OffTheGrid Excerpts:

Might be of interest to some here, even if you are already using a password manager, and continue to.

This is what drives them nuts.

How to get targeted ads on your TV? Try a camera in your set-top box.

Verizon has filed a patent for a DVR that can watch and listen to the goings-on in your living room. In the application, the company proposes to use the technology to serve targeted ads appropriate to whatever you’re doing in the, uh, privacy of your own home—fighting, cuddling, or hanging out with your cats.

Verizon is far from the first company to think of this unassailably creepy use for a set-top box. Comcast patented similar monitoring technology in 2008 for recommending content based on people it recognizes in the room; Google proposed yet another patent for Google TV that would use audio and video recorders to figure out how many people in a room are watching the current broadcast.

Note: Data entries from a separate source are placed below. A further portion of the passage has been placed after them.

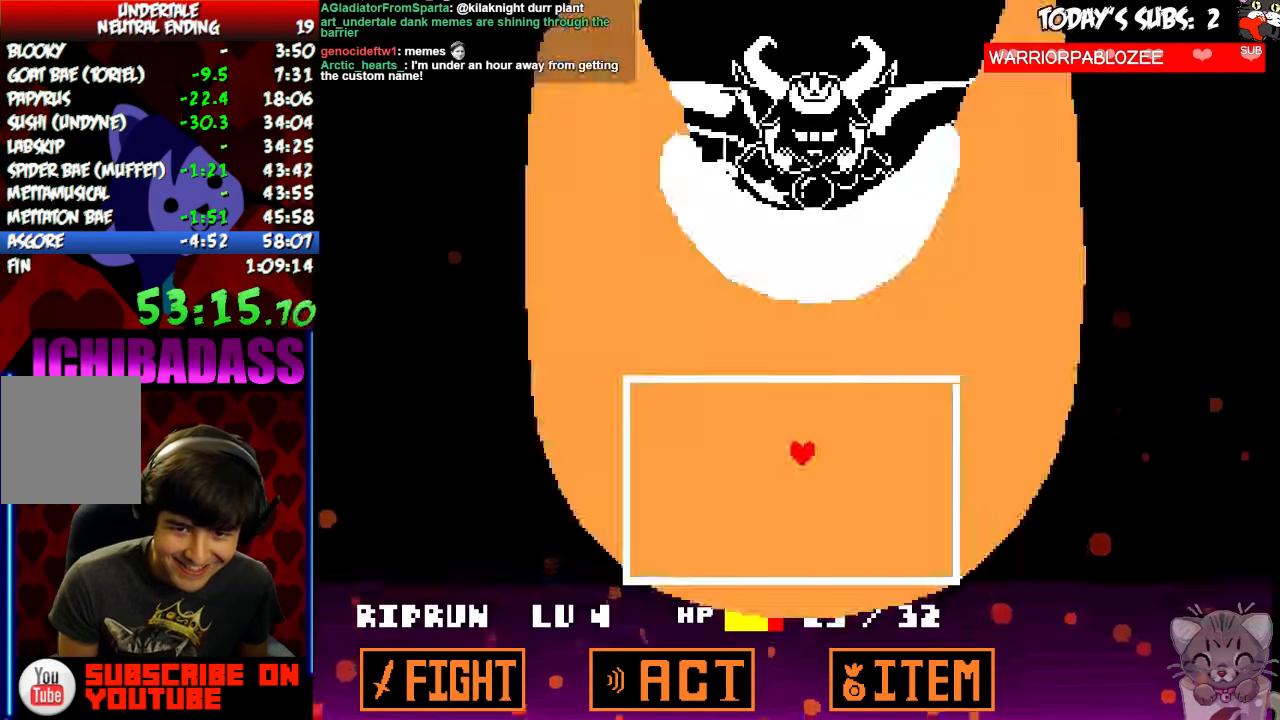
{"keys": [], "events": [[333, "left", "up"]]}
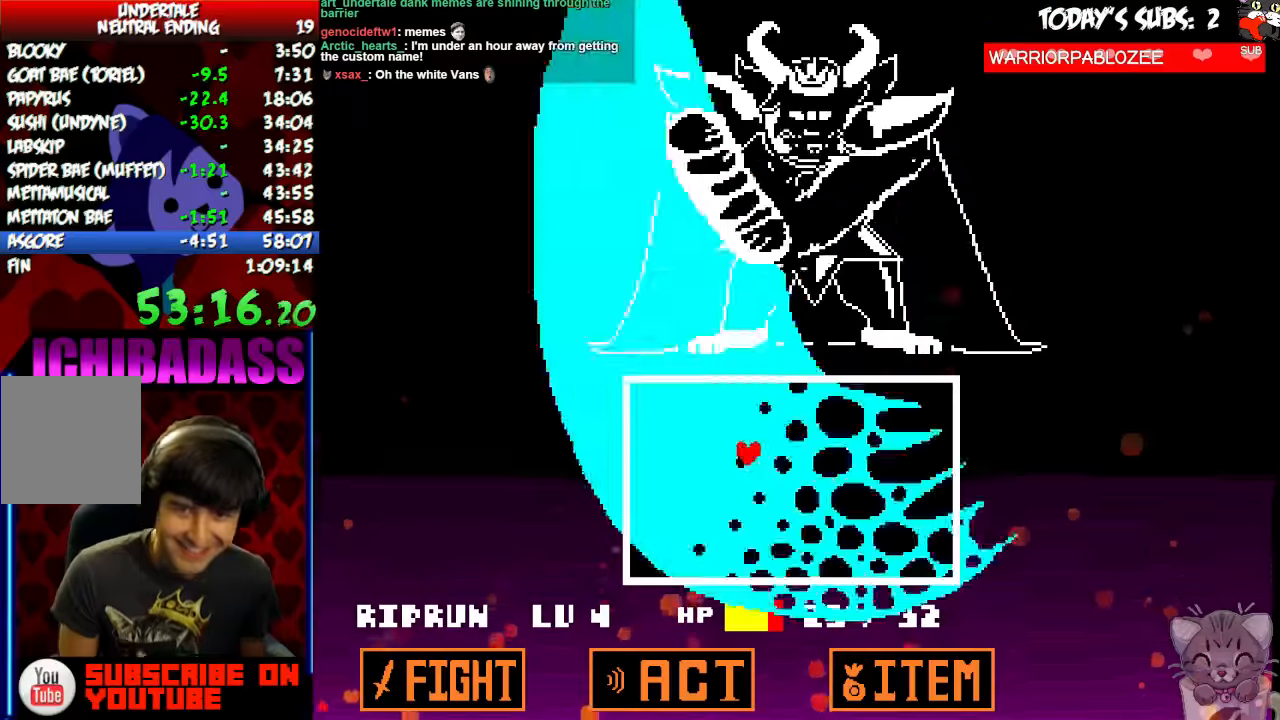
{"keys": [], "events": []}
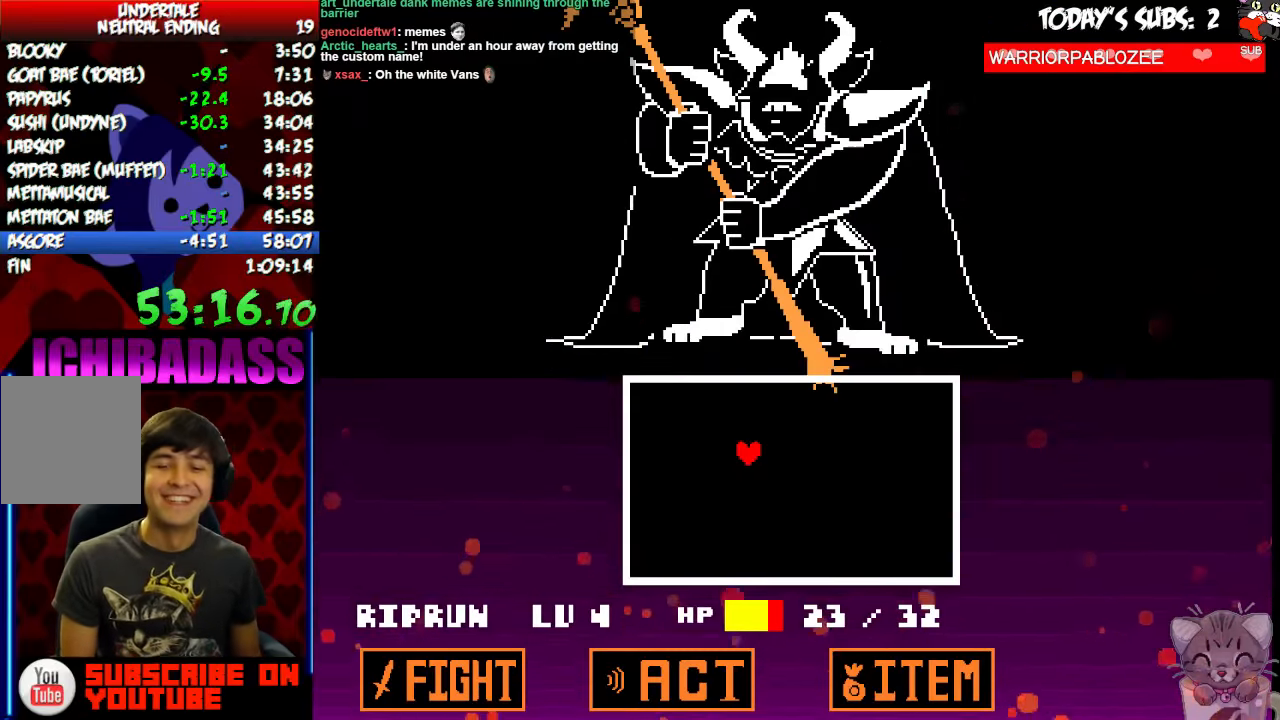
{"keys": [], "events": []}
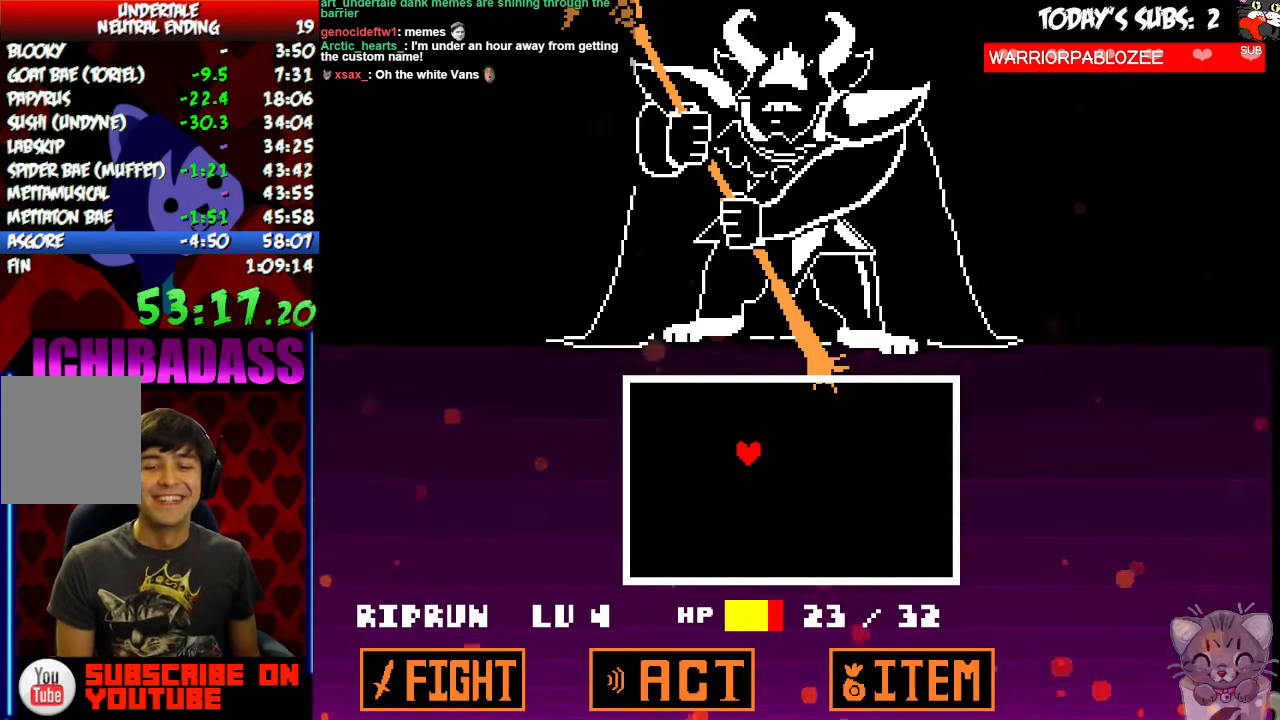
{"keys": [], "events": []}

Verizon filed for the application in May 2011, and it was just published last week. (By law, all patent applications are published after 18 months.) In the document, which was first noticed by FierceCable, Verizon gives two examples of the context-sensitive DVR’s use in a couple’s living room: sounds of arguing prompt ads for marriage counseling, while sounds of “cuddling” prompts ads for contraceptives. Charming.

Generally, these uses of cameras and mics frighten the living daylights out of customers (understandably so), so all of these patents have yet to be put to use. Still, the wheels continue to turn in content providers’ heads about how to get eyes and ears in your living room, even as the creepiness factor persists.